Pittsburgh Jews reflect on long-running support to Ethiopians
Two flights carrying about 450 Ethiopian Jews arrived in Israel last week, marking the end of Operation Dove’s Wings, a mass aliya initiative that began in November 2010 that has enabled 8,000 Ethiopians to immigrate to the Jewish state.
Jewish Pittsburgh has played a role in funding the Ethiopian aliya, as well as the subsequent services helping the new immigrants acclimate to Israeli life, according to Brian Eglash, senior vice president and chief development officer of the Jewish Federation of Greater Pittsburgh.
“The Pittsburgh Jewish community has been a major, major player, going back a decade,” Eglash said. He noted that the late Karen Shapira was pivotal in establishing the Ethiopian National Project, which facilitates the integration of Ethiopian children into the Israeli educational system.
Education, according to Eglash, is a crucial component in insuring that the Ethiopians are successfully absorbed into society.
“Education is power,” he said.
Seventy percent of the Ethiopian population in Israel is under the age of 35, according to Eglash, with half being under the age of 18.
“The majority are young,” he said. “If we can invest in them now, it can only be good for the community and for the State of Israel.”
Pittsburgh’s Federation, in partnership with the Jewish Agency for Israel, has helped finance the services that the Ethiopians received while living in Gondar, a town that was home to a community center that provided a wide range of educational and social programs preparing the Ethiopians for immigration.
Approximately 90,000 Ethiopian Jews have immigrated to Israel since the founding of the Jewish state in 1948. The community has since grown to about 130,000.
In 2006, local federations across North America embarked upon Operation Promise, a campaign designated to raise funds to rescue Ethiopian Jews remaining in Gondar. Jewish Pittsburgh raised $2.3 million for Operation Promise.
Meryl Ainsman, a supporter of Operation Promise, traveled to Ethiopia in 2006 to witness the conditions under which the Jews were living there, and to travel with a group of new immigrants to Israel.
“It was one of the peak experiences I ever had,” Ainsman said. “Seeing people — and in this case, Jewish people — living in a way different from anything I had ever seen in my life.”
They weren’t merely impoverished, she said; they were “subsistence living,” having access to no modern appliances or technologies.
In preparation for their new life in Israel, the Ethiopian Jews were being taught how to use such basic conveniences as toilets and refrigerators.
Ainsman recalled accompanying a group to the airport, when none had ever been on an airplane.
“To see these kids’ reaction to the escalator at the airport was amazing,” she said.
She sat with three young girls who had no idea how to secure their seat belts, she said.
When the plane took off, “it was amazing to watch their eyes,” she said.

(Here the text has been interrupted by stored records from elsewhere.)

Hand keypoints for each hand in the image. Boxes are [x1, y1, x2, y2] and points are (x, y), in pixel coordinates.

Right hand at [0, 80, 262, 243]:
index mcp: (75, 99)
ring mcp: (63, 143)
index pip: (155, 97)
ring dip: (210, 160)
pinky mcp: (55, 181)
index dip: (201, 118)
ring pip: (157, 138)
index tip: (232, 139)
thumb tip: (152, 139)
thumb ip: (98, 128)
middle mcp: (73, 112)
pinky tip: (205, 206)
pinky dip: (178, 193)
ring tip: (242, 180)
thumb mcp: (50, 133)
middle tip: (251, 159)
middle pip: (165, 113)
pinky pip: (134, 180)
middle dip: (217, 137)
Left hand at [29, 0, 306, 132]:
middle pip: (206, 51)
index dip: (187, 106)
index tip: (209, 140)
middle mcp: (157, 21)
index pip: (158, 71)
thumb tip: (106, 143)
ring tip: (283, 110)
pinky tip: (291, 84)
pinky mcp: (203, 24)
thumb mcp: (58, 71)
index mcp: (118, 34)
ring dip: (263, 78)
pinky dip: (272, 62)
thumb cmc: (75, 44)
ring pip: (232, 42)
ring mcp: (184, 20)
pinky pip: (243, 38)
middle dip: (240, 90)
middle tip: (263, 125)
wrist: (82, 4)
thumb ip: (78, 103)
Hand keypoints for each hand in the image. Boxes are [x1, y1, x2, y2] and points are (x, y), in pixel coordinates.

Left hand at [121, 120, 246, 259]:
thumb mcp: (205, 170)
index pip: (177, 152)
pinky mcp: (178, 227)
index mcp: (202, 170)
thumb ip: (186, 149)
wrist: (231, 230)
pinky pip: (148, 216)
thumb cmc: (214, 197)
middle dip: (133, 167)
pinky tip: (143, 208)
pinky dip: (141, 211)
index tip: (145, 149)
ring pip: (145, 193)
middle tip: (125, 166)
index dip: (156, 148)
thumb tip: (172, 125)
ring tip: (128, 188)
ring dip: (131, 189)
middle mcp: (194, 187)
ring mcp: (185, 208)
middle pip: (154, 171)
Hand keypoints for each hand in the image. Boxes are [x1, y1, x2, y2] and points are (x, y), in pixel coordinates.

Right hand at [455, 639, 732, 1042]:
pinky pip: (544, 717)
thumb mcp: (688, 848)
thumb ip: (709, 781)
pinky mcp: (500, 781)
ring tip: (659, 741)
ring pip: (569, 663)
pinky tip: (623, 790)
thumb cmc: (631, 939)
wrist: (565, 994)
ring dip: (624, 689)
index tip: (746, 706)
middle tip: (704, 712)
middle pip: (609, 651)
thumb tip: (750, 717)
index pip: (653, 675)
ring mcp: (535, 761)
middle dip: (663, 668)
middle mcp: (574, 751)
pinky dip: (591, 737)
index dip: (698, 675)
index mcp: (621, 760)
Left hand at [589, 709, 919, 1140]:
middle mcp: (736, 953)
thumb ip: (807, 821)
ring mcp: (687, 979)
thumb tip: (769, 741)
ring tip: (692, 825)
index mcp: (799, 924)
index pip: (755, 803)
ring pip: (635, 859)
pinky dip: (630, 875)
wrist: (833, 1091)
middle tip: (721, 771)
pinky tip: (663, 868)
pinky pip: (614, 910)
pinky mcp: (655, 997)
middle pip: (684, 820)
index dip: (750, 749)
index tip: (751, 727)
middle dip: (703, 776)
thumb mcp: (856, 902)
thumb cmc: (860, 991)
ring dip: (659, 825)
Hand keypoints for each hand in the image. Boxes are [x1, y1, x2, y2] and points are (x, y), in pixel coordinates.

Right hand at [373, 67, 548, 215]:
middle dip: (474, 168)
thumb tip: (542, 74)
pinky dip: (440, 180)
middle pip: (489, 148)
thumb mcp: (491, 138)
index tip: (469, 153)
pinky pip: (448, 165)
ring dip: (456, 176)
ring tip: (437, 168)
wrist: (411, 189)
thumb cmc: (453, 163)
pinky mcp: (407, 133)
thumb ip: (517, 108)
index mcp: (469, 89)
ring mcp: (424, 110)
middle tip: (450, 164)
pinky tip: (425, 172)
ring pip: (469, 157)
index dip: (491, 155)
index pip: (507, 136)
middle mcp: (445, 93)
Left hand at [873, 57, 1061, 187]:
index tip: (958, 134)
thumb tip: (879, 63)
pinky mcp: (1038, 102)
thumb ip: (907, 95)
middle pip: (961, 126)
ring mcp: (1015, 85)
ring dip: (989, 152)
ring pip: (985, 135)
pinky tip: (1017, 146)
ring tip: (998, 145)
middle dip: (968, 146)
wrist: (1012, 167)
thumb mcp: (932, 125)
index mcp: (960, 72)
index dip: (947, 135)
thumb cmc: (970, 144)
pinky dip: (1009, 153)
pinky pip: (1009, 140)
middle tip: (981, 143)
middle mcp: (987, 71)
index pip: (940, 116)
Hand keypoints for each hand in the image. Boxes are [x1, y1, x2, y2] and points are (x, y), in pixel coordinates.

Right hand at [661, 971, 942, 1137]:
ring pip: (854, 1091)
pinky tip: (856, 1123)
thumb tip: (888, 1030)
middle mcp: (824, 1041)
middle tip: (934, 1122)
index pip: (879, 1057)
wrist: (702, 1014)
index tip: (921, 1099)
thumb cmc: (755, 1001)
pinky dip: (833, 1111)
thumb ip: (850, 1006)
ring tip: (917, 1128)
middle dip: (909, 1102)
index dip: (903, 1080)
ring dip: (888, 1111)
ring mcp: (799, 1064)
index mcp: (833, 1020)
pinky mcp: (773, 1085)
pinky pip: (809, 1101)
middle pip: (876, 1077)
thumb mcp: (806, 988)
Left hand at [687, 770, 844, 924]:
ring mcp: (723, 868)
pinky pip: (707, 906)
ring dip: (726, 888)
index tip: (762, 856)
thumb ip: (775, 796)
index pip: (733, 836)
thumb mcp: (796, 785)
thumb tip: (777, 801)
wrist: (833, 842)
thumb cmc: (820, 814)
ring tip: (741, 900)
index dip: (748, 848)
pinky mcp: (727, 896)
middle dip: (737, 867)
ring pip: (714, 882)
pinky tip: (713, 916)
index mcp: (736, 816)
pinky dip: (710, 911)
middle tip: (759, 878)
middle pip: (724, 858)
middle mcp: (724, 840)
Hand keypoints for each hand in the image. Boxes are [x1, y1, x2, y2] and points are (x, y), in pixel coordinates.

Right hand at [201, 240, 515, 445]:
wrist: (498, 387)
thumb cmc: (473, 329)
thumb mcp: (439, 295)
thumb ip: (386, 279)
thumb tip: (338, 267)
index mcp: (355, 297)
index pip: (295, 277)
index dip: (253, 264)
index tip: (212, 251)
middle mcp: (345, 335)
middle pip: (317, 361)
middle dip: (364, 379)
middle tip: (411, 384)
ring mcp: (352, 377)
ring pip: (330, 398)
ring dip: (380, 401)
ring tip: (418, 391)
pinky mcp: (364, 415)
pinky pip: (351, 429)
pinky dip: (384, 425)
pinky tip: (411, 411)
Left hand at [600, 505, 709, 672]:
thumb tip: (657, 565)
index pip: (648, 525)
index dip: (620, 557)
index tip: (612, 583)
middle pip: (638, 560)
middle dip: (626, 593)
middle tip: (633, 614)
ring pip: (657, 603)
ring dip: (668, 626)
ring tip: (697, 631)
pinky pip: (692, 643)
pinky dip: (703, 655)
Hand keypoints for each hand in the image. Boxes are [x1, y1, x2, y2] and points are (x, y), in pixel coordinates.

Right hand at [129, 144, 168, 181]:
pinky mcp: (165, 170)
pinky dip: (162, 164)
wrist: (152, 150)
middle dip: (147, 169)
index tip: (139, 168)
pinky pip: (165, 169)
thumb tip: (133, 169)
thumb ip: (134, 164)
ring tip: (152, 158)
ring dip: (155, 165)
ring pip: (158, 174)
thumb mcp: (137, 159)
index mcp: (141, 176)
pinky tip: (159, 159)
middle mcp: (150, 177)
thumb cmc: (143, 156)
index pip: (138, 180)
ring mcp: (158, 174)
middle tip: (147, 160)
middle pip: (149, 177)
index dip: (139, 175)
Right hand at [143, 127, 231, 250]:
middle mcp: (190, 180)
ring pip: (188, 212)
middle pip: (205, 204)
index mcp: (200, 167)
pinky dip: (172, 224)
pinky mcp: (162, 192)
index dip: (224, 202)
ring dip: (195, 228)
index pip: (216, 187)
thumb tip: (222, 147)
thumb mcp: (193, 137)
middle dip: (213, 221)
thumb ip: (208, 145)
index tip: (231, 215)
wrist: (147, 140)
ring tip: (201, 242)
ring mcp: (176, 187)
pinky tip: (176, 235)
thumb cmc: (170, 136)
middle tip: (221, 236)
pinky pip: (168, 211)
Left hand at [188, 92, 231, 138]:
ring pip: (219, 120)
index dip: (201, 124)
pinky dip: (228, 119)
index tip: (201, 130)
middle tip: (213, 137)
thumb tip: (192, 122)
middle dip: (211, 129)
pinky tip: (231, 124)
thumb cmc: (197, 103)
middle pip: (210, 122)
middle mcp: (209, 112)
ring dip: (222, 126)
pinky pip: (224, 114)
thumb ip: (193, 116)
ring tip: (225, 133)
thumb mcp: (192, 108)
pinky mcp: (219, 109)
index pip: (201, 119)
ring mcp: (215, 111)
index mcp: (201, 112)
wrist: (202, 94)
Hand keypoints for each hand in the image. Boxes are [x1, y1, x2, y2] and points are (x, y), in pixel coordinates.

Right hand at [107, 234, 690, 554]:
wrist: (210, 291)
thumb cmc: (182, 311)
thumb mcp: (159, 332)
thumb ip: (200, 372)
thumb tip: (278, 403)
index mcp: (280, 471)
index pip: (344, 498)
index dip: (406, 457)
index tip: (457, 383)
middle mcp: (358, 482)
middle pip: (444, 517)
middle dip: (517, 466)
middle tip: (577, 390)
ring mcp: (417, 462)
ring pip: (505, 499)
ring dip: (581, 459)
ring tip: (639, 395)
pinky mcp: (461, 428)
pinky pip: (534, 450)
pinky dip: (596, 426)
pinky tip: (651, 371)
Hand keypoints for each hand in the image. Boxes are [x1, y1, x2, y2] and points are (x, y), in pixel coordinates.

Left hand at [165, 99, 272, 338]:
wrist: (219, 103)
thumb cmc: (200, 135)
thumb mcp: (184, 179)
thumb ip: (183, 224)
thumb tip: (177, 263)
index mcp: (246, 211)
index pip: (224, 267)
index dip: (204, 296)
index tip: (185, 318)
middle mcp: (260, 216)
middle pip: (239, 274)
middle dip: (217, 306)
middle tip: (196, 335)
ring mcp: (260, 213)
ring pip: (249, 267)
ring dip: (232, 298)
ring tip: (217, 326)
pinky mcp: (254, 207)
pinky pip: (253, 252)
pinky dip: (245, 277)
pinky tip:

Edgar Snyder, who, along with his wife Sandy Snyder, co-chaired Operation Promise in Pittsburgh, traveled with Ainsman on that trip in 2006.
“It blew my mind,” he said. “I don’t think I expected anything like that, seeing how the people lived.
In 2010, the Israeli government decided to bring 8,000 Falash Mura from Gondar to Israel. The Falash Mura are Ethiopians who are descendants of Jews who converted to Christianity under pressure from missionaries in the late 19th and early 20th century, but who were never fully accepted as Christians. They stayed together in their own villages for decades, preferring to return to Judaism.
This past year, the Jewish Federations of North America coordinated a fundraising effort to see the mass aliya through to its end, to which the Pittsburgh Federation allocated $100,000. The initiative included two missions to Ethiopia and on to Israel.
Pittsburgher Chuck Snyder participated in one of those missions this past June.
“We flew to Gondar and met at the [social service] center,” Chuck Snyder said. “There were 61 Ethiopian Jews, and we brought them back to Israel.”
“There were families waiting at the airport for them,” he said. “There were tears of joy. These people are very family-oriented, and they really wanted to come to Israel. It is a better way of life for their families, and for religious reasons.”
Although they are now on their way to better lives, the Ethiopian Jews still face tough challenges in being absorbed into Israeli society, and will need the continued support of their North American brethren in meeting those challenges, according to Ainsman.
“My biggest concern is in what happens when they are in Israel,” she said. “It hasn’t been an easy time for them. The assistance now needs to go to help them become part of Israeli society.”